Autonomous incidents: Exploring strategies for monitoring, understanding and learning from failure in autonomous systems
This is exploring the strategies and processes that enable reporting and learning from AS safety incidents, focusing on the domain of healthcare where many of these challenges are particularly pronounced. The project team is engaging with key national bodies and regulators to identify and define a set of principles, methods and functions that support healthcare organisations and regulators to rigorously analyse and learn from AS incidents.
The challenge
A critical part of assuring the safety and social acceptability of autonomous systems (AS) is ensuring that there are robust and trusted processes in place to identify, understand and learn from safety incidents and other adverse events. One particularly urgent challenge concerns how safety incidents and adverse events associated with these systems should be identified, reported, analysed and investigated to ensure that incidents are effectively learnt from and safety is continuously improved. However, analysing and learning from AS safety incidents faces a range of challenges including the inherent opacity of some technologies underpinning AS, the potential for novel and unforeseen failure modes, the breadth of specialist knowledge and expertise needed to understand AS incidents, and the wide variety of stakeholders and agencies with a responsibility for the safety and regulation of emerging autonomous technologies.
The research
The project will develop three sets of deliverables across four interrelated phases of work.
The deliverables are:
- Mapping out key incident types, data requirements and methods relevant for the analysis and monitoring of AS incidents in health and care.
- Identifying practical models and strategies for investigating and responding to AS incidents.
- Defining the core organisational components, functions and interfaces of an infrastructure for learning from AS failures.

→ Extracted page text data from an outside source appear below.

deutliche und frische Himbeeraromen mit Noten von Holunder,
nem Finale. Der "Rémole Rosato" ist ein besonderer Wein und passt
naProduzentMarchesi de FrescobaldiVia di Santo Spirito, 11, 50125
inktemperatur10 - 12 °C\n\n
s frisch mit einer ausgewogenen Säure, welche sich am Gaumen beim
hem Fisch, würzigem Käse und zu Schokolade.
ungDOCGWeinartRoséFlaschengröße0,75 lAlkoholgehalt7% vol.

The four stages are centred on the collaborative creation and simulated exploration of a hypothetical AS failure scenario. They are:
Stage 1. Develop AS failure scenario
Identify and develop a hypothetical major AS failure scenario (eg missed diagnosis in medical image screening across multiple patients). Map key contributory factors and risk controls, spanning technical, organisational and regulatory factors.
Stage 2. Review incident types, data and methods
Identify precursor events associated with failure scenarios and which illustrate reportable AS incident types. Determine types of safety data needed by different participants (e.g. developers, providers, regulators, investigators).

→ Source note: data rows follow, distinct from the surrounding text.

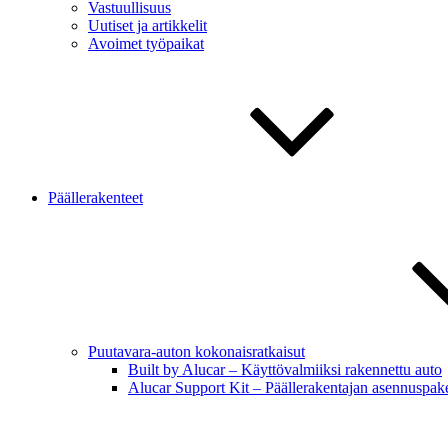
Vastuullisuus
Uutiset ja artikkelit
Avoimet työpaikat
Päällerakenteet
Puutavara-auton kokonaisratkaisut
Built by Alucar – Käyttövalmiiksi rakennettu auto
Alucar Support Kit – Päällerakentajan asennuspake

Stage 3. Explore AS incident investigation models
Explore the methods and approaches to investigating AS safety incidents, simulating end-to-end processes across all levels of the health system. Define data required, participants to be engaged, and skills needed throughout response processes.
Stage 4. Define organisational functions for learning from AS incidents
Consolidate findings and define organisational infrastructure and functions required to support learning from AS incidents (e.g. professional roles, policy priorities, just culture characteristics, etc).

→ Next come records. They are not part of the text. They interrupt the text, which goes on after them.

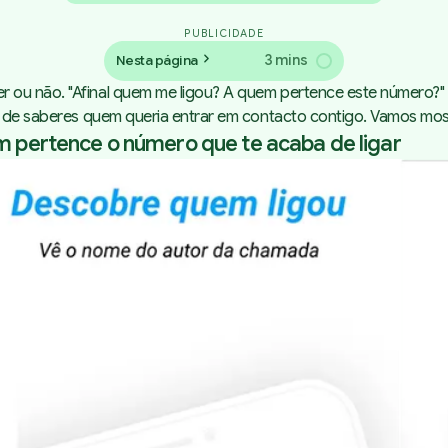
PUBLICIDADE
3 mins
Nesta página
ou não. "Afinal quem me ligou? A quem pertence este número?" S
do de saberes quem queria entrar em contacto contigo. Vamos mo
m pertence o número que te acaba de ligar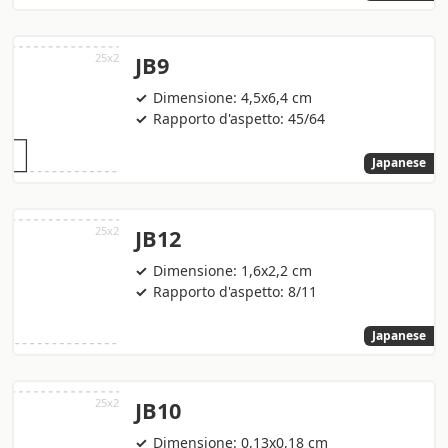
JB9
Dimensione: 4,5x6,4 cm
Rapporto d'aspetto: 45/64
Japanese
JB12
Dimensione: 1,6x2,2 cm
Rapporto d'aspetto: 8/11
Japanese
JB10
Dimensione: 0,13x0,18 cm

This failure scenario is being developed in collaboration with the UK’s Care Quality Commission (CQC), in light of recent experience regulating AI-based care providers, and is expected to focus on the application of AS in radiology and medical imaging. A range of stakeholders will then be engaged to collaboratively explore and collectively analyse how the illustrative AS failure scenario should be engaged with, including CQC and its regulatory partners as well as healthcare organisations and technology developers.
The results
The early phases of this project have explored the types of safety incidents and risk events that might be associated with different forms of autonomous systems in a range of health and care settings in future, as well as an initial exploration of the range of sociotechnical precursor events that might contribute to these events. The most recent work on this project has deepened this analysis by identifying and focusing particularly on image and diagnostic pathways and the risks and safety factors associated with autonomous systems in those contexts. These sources of risk and safety are being analysed by regulators, clinicians and other stakeholders to collaboratively develop a detailed hypothetical autonomous system failure scenario, and map the range of precursor events, consequences, and risk controls that may be associated with these. This hypothetical failure scenario and associated materials will be further explored and refined to act as the basis for a simulated incident response and investigation process to explore the activities and functions that can enable learning from autonomous system safety incidents in healthcare settings.